Everyone knows by this point that you have to be careful what you say on social media sites like Facebook. One bad joke taken out of context could land you in jail on “terrorism” charges. So, everyone should know by now that we live in a “see something, say something” society, and if you say something questionable in an online, public forum, you’re at risk of the authorities paying you a visit “just to ask you a few questions.”
Well, now it’s not just the public domain that you need to worry about. Watch what you type in the Google search query box, or else you too might get a visit from the police asking if you’re a terrorist.
This is what happened to the Catalanos when a series of random Google searches they did raised red flags and created a potential terrorist profile for the authorities. Just a year ago, this would have meant nothing. But since we live in a “post-Boston bombing” world, you can’t search for “pressure cooker” and “backpack” at the same time without potentially being harassed by law enforcement. Apparently, Mr. Catalano did a search for “backpacks,” and his wife had searched on a separate occasion for “pressure cookers.”
Here was part of Mrs. Catalano’s account of what happened:
“What happened was this: At about 9:00 am, my husband, who happened to be home yesterday, was sitting in the living room with our two dogs when he heard a couple of cars pull up outside. He looked out the window and saw three black SUVs in front of our house; two at the curb in front and one pulled up behind my husband’s Jeep in the driveway, as if to block him from leaving… [T]hey were peppering my husband with questions.
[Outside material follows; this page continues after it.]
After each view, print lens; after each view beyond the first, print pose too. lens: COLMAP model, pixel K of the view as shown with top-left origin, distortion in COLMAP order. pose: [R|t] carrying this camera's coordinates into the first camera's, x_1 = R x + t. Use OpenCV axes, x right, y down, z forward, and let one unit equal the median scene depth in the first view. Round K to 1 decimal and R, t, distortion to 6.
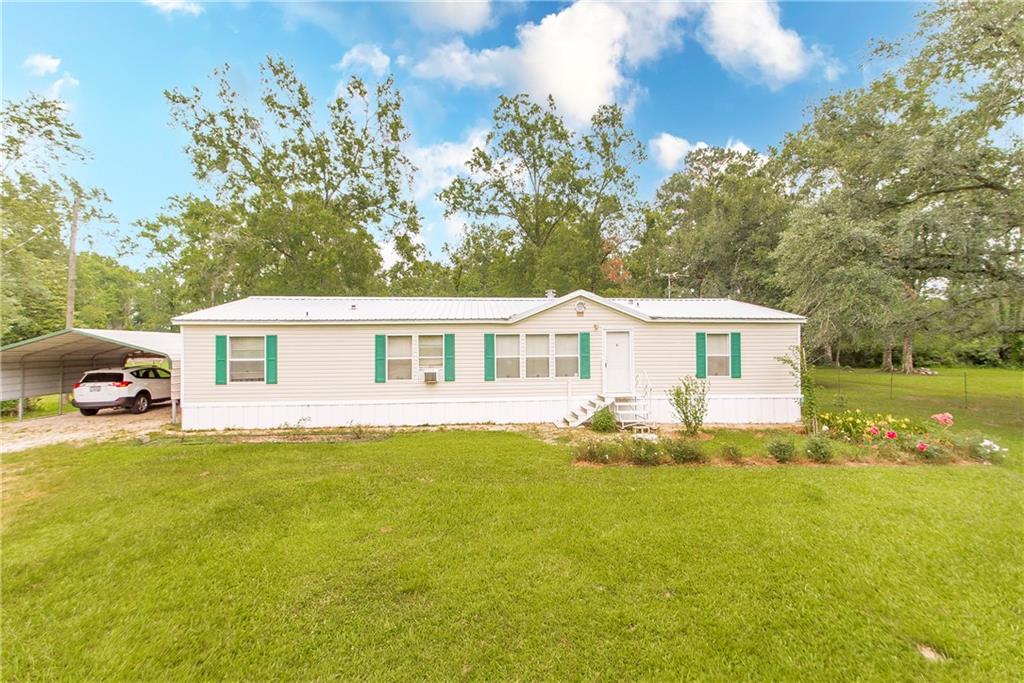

Where is he from? Where are his parents from? They asked about me, where was I, where do I work, where do my parents live. ‘Do you have any bombs,’ they asked. Do you own a pressure cooker? My husband said no, but we have a rice cooker. Can you make a bomb with that? My husband said no, my wife uses it to make quinoa. What the hell is quinoa, they asked… ‘Have you ever looked up how to make a pressure cooker bomb?’ My husband, ever the oppositional kind, asked them if they themselves weren’t curious as to how a pressure cooker bomb works, if they ever looked it up. Two of them admitted they did.”
The men identified themselves as part of a joint terrorism task force. The FBI was aware of the situation and said that local law enforcement had handled it. So, it must have been a local “joint terrorism task force.”